Affitti brevi, Confartigianato: "Aderire alla richiesta di regole rivolta all'Europa"

L’iniziativa è scaturita in seguito al parere espresso dall’avvocato generale della Corte di Giustizia europea per il quale Airbnb dovrebbe essere considerato un fornitore di informazioni digitali

Le Amministrazioni di dieci città europee - Amsterdam, Barcellona, Berlino, Bordeaux, Bruxelles, Cracovia, Monaco, Parigi, Valencia e Vienna - hanno diffuso un comunicato congiunto al Parlamento europeo e alla Commissione UE per chiedere di poter regolamentare le piattaforme che pubblicizzano affitti brevi sul web, in modo da obbligarle a cooperare con le amministrazioni locali e nazionali e ottemperare alle normative in essere o ‘in fieri’ riguardo la registrazione, la messa a disposizione dei dati dei locatori e l’imposizione di eventuali obblighi fiscali.

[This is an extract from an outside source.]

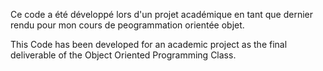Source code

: Ce code a été développé lors d'un projet académique en tant que dernier rendu pour mon cours de peogrammation orientée objet.




This Code has been developed for an academic project as the final deliverable of the Object Oriented Programming Class.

L’iniziativa è scaturita in seguito al parere non vincolante espresso dall’avvocato generale della Corte di Giustizia europea per il quale, secondo i regolamenti e le direttive della UE, Airbnb dovrebbe essere considerato un fornitore di informazioni digitali piuttosto che un agente immobiliare tradizionale. Se questo status fosse riconosciuto dalla Corte, le piattaforme online per gli affitti brevi sarebbero sollevate dal dovere di ottemperare alle normative introdotte da varie città europee per regolamentare le locazioni brevi e contenere la gentrificazione turistica di interi quartieri e città. E’ notizia di questi giorni che anche Venezia e Firenze intendono affiancarsi a queste Città.

"Come Confartigianato, riteniamo sia opportuno che anche Ravenna, quarta Città d’Arte d’Italia, aderisca a questo fronte a favore della legalità - commenta il segretario provinciale Tiziano Samorè in una lettera inviata al sindaco Michele de Pascale e all'assessore al turismo Giacomo Costantini - Non si tratta di un'iniziativa 'contro' una piattaforma online, ma la constatazione che host turistici senza regole inficiano il concetto stesso di città: appartamenti sempre più dedicati esclusivamente all'affitto mordi-e-fuggi, aumento delle locazioni ed espulsione degli abitanti, trasformazione del tessuto commerciale esclusivamente ad uso turistico, concorrenza sleale nei confronti di b&b, r&b e alberghi. Chiediamo al Comune di Ravenna di voler attivare un percorso di adesione a questo gruppo di città e iniziare una valutazione economica e regolamentare rispetto a queste forme di attività non definite dalle normative in essere (comunicazioni TULPS, dati statistici ISTAT, versamento imposta di soggiorno, requisiti strutture e loro pubblicizzazione, etc.)".